S.K. Nandy for the Appellant.
R.K. Garg, Sunil K. Jain and Vijay Hansaria for the
Respondents.
The Judgment of the Court was delivered by
1041
B.C. Ray, J. This appeal by special leave is against
the judgment and order passed in Criminal Appeal No. 66 of
1983 by the High Court of Gauhati acquiting both the accused
respondents from the charges under Sec. 302 read with Sec.
34 I.P.C. as well as under Sec. 436 read with Sec. 34 of
Indian Penal Code, 1860.
The prosecution case in short is that on 2nd November,
1978 at about 7 p.m. two accused respondents Muhim Chandra
Barkataki and Dulu Dutta came together to the shop of Nagen
Dey since deceased and sprinkled and poured kerosine oil in
the shop as well as on the person of Nagen Dey and then set
fire. Immediately fire caught and spread over the shop as
well on the body of Nagen Dey. The shop was a Guliamal
(grocery) shop where rice, Dahl, soap, mustered oil,
kerosine oil, etc goods were sold and situate at Na-Ali Road
of Jorhat Town in front of M/s Baruah Printers. Nagen Dey
came out of the shop house with ablazing condition all over
his body. The witnesses Arun Barua, Prabin Barua and Kiron
Saikia on seeing the fire rushed to the place of occurrance
and put off the fire from the body of the Nagen Dey but
Nagen Dey suffered extensive burnt injuries all over his
body. Pradip Jyoti Sarma, Assistant Sub-Inspector of Police
also came to the place of occurrence a few minutes later and
he also witnessed the fire on the person of Nagen Dey as
well as in the shop of Nagen Dey. Prosecution case is,
further, that Nagen Dey made a dying declaration before the
witnesses stating that the two accused persons namely Muhim
Barkataki and Dulu Dutta set fire on his body after pouring
kerosine oil. It was also the prosecution case that both the
accused were found at the place of occurrence and public
caught hold of the accused Muhim Barkataki red handed at the
shop of occurrence whereas other accused Dulu Dutta fled
away. Injured Nagen Dey was immediately removed to Jorhat
Civil Hospital for treatment, but he died at the hospital.

* THE PROBLEM: Return everything in the court judgment from "The Judgment of" down to "Penal Code, 1860.", copied word for word.

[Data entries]
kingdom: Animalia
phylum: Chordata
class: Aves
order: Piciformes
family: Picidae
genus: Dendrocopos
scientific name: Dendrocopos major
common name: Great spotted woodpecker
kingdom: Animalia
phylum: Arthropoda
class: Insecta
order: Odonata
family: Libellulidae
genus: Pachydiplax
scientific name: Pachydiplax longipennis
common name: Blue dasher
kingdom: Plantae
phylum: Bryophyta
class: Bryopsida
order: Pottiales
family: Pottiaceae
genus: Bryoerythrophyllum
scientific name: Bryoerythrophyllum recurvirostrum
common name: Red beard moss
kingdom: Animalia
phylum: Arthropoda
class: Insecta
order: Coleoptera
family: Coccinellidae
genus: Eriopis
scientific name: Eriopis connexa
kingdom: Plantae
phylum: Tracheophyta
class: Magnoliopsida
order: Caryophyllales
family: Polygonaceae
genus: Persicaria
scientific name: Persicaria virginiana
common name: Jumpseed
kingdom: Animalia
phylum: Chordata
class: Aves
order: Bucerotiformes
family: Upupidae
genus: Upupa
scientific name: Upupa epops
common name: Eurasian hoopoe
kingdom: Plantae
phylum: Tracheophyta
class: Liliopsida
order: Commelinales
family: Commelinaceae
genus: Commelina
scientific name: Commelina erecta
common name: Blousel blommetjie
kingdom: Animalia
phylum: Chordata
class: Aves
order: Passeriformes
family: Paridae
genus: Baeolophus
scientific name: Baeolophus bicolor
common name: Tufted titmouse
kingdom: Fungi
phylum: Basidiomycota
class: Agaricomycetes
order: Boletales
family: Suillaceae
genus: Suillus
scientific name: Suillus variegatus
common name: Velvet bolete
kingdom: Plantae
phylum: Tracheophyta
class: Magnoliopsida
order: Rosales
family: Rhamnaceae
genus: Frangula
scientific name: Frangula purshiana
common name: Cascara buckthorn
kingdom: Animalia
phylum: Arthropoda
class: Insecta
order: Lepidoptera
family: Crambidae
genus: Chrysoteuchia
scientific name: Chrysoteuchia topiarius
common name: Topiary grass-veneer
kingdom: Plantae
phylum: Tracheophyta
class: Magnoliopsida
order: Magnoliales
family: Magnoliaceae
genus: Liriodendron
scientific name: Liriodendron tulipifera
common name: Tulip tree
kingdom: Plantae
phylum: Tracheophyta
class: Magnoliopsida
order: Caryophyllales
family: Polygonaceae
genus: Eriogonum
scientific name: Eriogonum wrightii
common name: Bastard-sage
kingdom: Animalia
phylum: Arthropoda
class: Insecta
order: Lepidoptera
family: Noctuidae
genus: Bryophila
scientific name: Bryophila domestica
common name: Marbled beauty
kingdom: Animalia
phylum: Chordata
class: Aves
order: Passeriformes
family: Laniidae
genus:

* WRITTEN RESPONSE:
The Judgment of the Court was delivered by
1041
B.C. Ray, J. This appeal by special leave is against
the judgment and order passed in Criminal Appeal No. 66 of
1983 by the High Court of Gauhati acquiting both the accused
respondents from the charges under Sec. 302 read with Sec.
34 I.P.C. as well as under Sec. 436 read with Sec. 34 of
Indian Penal Code, 1860.